How do we balance doing our job, helping our community, providing valuable and needed services, with the increased needs, burdens, stress, and fear we’re all struggling to meet in the rest of our lives?

How do we create a stable work place—some solid ground amidst such unpredictability—when we also have to change, pivot, continually adapt to an evolving public health crisis?

I don’t know how to do this. I don’t know how to give staff what they need.


Shortly before the pandemic, a part-time Youth Services librarian told me they want to move to full-time. A couple months ago, I let them know a full-time YS position was going to open soon. They told me they have no desire to be full-time in the pandemic.

Their reluctance isn’t concern for their safety. They don’t like the way we have to work now.

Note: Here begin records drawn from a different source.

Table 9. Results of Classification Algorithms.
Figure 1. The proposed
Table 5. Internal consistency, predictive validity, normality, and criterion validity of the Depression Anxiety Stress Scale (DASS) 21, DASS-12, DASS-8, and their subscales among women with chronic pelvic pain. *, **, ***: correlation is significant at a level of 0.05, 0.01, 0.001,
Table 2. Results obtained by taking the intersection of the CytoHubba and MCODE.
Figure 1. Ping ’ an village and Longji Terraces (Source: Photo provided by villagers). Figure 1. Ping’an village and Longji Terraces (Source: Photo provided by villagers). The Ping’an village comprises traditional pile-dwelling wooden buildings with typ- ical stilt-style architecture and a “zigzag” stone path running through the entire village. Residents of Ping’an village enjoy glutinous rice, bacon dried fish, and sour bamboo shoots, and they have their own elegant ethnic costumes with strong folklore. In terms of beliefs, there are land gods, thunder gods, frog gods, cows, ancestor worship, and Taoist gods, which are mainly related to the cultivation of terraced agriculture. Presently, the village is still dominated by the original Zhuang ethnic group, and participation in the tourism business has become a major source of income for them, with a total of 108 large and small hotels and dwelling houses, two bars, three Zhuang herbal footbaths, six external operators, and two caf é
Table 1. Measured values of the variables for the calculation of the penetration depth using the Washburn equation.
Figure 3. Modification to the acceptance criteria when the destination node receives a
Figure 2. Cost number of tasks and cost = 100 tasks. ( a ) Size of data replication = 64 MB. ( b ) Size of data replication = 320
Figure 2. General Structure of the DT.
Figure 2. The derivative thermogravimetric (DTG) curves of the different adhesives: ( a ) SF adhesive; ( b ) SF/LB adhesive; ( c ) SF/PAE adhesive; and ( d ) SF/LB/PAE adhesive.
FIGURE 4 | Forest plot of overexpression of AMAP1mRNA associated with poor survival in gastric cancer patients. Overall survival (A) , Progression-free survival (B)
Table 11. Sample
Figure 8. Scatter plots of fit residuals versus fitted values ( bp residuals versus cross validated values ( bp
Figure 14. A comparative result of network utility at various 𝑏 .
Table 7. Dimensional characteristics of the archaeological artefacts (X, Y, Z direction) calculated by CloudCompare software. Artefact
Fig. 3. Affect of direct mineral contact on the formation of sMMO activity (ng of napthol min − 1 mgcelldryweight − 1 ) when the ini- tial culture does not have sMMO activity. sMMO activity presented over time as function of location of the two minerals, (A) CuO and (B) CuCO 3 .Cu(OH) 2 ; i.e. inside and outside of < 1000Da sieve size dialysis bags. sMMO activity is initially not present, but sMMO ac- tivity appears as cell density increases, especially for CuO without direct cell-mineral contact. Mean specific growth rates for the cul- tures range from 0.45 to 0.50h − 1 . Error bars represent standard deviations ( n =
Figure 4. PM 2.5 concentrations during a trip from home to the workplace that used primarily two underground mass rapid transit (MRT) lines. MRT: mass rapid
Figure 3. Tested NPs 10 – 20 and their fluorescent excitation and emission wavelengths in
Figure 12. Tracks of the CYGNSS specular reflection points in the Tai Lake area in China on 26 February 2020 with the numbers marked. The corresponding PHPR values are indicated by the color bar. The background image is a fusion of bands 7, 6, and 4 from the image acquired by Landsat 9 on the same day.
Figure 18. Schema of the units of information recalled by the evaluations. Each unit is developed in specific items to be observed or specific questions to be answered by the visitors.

They haven’t done a story time in almost two years. They don’t get any in-person time with kids anymore. When they’re on the desk, there’s a physical barrier between them and our patrons, and interactions are kept brief by necessity. They’re spending more time working remotely on our telephone and email service lines, which involve no in-person interactions at all. They tried to jump into our online program offerings but found that environment too remote, too disconnected and sterile to satisfy.

They hate this disconnection. They miss people. They miss children in the space. Their favorite parts of this work are gone. Work used to fill their bucket and now it just drains them. They told me working this way for 20 hours a week is hard enough, they’d be miserable if they had to do it for a full 40.

So not only is this job harder than it’s ever been, it’s also a lot less rewarding.


As a manager, I have a responsibility to keep staff engaged in our work and I’m failing. Nothing I do can overcome the necessities of these circumstances. I can’t bring back the connections that have been severed. It’s not safe to do in-person story times or events. We can’t spend time with patrons in the stacks or at the computers without unacceptable risks to our health. We have to minimize face-to-face interactions. Email, telephone, online, and distanced offerings like curbside are currently the best options we have to offer what services we can to our communities.

Staff need to work remotely as much as possible, to minimize bodies in the building and reduce everyone’s exposure risk. Meetings are all on Zoom or Teams or Jabber or Slack, we can’t have pot lucks or birthday parties for each other. Coworkers barely see each other anymore.

There’s so much less human connection now, and that connection is what so many of us crave in this work. To keep people safe, we have to take away the best parts of their job.

It sucks. And I don’t know how to handle it.